> _What is required_: Copy out the lines of the entries verbatim, beginning at the line that contains "We can add more" and stopping after the line that contains "bắn ra mà tới.".
Extracted records below:
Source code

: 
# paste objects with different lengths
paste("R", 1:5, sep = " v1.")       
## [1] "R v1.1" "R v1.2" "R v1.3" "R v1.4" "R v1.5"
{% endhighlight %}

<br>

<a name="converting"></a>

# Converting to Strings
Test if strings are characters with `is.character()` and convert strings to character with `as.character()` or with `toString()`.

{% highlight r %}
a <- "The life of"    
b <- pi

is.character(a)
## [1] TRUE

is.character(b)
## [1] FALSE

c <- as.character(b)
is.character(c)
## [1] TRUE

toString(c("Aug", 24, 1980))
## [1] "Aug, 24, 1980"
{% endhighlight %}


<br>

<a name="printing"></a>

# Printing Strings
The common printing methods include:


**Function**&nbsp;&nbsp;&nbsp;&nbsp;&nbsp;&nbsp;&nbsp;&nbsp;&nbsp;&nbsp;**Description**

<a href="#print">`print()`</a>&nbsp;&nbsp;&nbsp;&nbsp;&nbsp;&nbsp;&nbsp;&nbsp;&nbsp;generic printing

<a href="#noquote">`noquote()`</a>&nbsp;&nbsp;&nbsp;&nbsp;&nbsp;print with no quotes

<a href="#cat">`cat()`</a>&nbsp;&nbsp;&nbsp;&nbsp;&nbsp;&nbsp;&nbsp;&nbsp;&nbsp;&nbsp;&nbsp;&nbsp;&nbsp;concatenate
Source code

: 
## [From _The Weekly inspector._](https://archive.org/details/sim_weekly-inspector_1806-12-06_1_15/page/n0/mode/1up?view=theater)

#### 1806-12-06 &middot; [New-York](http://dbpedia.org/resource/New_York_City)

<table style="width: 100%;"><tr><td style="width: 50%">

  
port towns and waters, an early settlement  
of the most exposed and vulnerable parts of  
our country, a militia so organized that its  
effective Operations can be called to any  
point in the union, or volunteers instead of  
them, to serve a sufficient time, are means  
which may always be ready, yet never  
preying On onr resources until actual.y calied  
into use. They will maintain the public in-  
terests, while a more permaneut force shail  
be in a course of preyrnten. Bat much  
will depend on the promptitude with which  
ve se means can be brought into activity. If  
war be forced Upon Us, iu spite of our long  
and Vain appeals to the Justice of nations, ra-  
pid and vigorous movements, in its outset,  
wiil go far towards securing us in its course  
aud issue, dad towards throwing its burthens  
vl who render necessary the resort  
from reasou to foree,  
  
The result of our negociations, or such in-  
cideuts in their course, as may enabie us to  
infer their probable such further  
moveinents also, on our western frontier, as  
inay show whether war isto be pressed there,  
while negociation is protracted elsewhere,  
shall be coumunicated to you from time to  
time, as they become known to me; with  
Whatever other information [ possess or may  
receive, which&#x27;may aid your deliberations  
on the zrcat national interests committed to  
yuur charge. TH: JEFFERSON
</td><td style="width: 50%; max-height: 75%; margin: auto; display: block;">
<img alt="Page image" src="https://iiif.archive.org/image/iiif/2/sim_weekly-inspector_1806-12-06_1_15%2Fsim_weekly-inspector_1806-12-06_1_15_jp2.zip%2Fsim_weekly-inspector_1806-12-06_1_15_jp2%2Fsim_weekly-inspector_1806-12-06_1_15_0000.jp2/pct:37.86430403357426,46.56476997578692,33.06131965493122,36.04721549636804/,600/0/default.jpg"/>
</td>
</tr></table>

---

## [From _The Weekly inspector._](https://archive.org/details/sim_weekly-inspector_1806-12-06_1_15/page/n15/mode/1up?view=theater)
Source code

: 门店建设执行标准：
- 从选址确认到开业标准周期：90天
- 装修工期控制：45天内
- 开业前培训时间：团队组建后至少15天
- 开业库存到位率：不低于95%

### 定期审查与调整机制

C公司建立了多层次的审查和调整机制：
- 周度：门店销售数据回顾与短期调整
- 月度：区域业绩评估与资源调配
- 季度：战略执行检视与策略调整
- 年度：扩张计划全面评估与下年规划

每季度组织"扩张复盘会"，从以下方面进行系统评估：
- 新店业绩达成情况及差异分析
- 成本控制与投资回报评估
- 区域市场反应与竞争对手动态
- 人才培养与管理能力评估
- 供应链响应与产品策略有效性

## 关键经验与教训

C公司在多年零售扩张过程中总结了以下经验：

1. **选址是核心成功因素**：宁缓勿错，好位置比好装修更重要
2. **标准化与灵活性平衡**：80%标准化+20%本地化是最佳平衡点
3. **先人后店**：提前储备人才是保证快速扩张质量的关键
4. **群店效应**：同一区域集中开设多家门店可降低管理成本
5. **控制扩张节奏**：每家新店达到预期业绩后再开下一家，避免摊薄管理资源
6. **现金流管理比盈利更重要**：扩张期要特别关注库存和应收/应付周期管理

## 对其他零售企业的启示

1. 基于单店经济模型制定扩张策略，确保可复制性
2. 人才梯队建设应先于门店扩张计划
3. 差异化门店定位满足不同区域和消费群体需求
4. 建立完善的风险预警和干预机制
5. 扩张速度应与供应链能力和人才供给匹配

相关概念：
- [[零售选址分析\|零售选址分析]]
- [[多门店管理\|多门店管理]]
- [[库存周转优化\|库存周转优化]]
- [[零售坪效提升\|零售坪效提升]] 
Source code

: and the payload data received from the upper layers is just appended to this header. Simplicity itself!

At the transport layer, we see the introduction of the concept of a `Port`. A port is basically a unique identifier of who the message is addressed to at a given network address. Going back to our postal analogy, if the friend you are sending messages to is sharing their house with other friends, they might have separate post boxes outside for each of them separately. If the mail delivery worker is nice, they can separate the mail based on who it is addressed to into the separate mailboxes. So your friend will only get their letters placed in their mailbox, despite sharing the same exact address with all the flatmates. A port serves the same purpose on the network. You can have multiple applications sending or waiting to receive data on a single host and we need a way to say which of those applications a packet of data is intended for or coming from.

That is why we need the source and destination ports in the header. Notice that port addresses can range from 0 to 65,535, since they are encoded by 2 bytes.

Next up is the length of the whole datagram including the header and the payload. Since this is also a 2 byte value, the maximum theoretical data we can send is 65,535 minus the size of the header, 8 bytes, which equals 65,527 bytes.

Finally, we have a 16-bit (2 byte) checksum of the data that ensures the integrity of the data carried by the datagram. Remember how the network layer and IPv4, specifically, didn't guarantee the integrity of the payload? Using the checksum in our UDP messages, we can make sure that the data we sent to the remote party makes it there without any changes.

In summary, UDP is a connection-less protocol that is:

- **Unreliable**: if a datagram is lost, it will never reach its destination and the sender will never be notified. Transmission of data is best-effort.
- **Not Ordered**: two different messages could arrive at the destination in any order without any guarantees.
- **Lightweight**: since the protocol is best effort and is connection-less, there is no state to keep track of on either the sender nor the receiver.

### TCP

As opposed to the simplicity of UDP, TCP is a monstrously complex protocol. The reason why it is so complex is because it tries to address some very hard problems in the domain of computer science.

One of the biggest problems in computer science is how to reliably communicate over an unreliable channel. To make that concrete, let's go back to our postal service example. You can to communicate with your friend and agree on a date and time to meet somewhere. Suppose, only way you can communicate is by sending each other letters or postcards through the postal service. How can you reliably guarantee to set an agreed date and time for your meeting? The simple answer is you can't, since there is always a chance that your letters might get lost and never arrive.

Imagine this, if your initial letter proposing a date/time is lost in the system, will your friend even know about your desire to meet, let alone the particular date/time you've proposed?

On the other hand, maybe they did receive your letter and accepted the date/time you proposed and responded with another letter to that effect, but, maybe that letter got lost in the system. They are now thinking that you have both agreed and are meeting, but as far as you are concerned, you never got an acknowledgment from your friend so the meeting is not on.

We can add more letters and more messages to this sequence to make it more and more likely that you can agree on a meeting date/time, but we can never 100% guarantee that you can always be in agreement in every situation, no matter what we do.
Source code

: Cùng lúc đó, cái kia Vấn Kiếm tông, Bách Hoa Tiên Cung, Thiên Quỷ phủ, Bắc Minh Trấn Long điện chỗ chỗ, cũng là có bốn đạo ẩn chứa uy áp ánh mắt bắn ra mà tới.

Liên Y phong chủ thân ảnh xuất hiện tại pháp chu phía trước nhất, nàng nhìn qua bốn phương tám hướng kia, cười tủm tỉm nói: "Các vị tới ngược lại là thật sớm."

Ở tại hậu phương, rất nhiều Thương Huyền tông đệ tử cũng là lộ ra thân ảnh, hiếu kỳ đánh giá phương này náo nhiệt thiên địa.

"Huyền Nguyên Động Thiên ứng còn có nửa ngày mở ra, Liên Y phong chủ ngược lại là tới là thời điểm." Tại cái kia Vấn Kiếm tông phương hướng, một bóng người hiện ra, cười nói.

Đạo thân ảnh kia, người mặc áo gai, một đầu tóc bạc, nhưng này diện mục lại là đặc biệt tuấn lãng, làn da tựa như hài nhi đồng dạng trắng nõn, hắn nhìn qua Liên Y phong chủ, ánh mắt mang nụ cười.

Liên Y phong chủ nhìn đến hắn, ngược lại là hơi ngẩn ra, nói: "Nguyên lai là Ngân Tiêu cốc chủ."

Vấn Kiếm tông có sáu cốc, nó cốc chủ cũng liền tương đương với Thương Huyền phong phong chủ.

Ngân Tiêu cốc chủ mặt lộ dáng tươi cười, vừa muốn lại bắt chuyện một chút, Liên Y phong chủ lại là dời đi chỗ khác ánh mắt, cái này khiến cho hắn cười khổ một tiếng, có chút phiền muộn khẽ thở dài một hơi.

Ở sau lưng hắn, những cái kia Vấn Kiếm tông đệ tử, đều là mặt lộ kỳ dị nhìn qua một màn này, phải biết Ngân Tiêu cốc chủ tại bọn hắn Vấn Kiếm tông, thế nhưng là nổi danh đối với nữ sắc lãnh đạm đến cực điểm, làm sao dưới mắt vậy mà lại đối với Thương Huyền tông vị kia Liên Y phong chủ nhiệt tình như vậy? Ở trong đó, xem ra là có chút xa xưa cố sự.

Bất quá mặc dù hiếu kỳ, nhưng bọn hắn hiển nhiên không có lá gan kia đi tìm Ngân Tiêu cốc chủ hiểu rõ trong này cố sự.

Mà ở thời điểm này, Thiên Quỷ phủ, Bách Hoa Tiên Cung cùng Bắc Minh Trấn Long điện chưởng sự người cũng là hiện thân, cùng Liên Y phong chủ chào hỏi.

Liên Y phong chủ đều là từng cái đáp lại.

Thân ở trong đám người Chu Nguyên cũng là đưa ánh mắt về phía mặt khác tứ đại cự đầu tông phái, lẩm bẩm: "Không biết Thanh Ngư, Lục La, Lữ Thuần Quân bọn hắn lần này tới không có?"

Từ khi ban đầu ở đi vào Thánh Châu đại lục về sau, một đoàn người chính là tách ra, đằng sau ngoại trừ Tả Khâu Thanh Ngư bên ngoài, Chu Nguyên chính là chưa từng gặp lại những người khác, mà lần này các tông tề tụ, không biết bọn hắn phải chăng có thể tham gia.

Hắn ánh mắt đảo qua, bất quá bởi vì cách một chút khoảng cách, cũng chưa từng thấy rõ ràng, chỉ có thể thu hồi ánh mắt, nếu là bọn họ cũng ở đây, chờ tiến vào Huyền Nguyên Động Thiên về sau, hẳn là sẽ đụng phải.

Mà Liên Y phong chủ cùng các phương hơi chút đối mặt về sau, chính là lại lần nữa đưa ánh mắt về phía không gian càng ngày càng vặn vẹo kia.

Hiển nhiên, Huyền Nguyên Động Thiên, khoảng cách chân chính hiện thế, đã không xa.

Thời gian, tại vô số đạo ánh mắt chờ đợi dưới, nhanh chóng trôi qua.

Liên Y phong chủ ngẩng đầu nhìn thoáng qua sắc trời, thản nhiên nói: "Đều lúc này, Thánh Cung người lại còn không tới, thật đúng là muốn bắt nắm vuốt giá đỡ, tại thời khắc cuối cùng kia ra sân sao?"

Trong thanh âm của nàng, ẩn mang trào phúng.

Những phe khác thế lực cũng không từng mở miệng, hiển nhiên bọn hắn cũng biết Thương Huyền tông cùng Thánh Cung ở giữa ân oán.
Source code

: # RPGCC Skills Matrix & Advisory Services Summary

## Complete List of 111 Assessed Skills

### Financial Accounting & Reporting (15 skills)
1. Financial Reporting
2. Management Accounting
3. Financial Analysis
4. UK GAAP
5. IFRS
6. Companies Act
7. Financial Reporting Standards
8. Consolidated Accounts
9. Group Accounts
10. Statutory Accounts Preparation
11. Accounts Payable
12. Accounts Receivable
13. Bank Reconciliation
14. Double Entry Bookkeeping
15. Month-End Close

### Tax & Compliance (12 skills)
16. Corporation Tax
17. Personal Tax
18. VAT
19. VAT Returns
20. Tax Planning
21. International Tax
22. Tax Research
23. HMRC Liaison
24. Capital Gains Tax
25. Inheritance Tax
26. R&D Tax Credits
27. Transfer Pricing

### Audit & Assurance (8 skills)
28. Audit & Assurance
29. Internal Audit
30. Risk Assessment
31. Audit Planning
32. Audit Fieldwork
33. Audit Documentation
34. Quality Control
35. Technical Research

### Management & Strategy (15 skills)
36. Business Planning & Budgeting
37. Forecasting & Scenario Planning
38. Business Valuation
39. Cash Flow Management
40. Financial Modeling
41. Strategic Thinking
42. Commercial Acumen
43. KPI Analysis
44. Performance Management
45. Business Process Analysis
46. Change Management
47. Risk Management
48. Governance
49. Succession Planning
End of Extracted records.
> _Task solution_:
We can add more letters and more messages to this sequence to make it more and more likely that you can agree on a meeting date/time, but we can never 100% guarantee that you can always be in agreement in every situation, no matter what we do.
Source code

: Cùng lúc đó, cái kia Vấn Kiếm tông, Bách Hoa Tiên Cung, Thiên Quỷ phủ, Bắc Minh Trấn Long điện chỗ chỗ, cũng là có bốn đạo ẩn chứa uy áp ánh mắt bắn ra mà tới.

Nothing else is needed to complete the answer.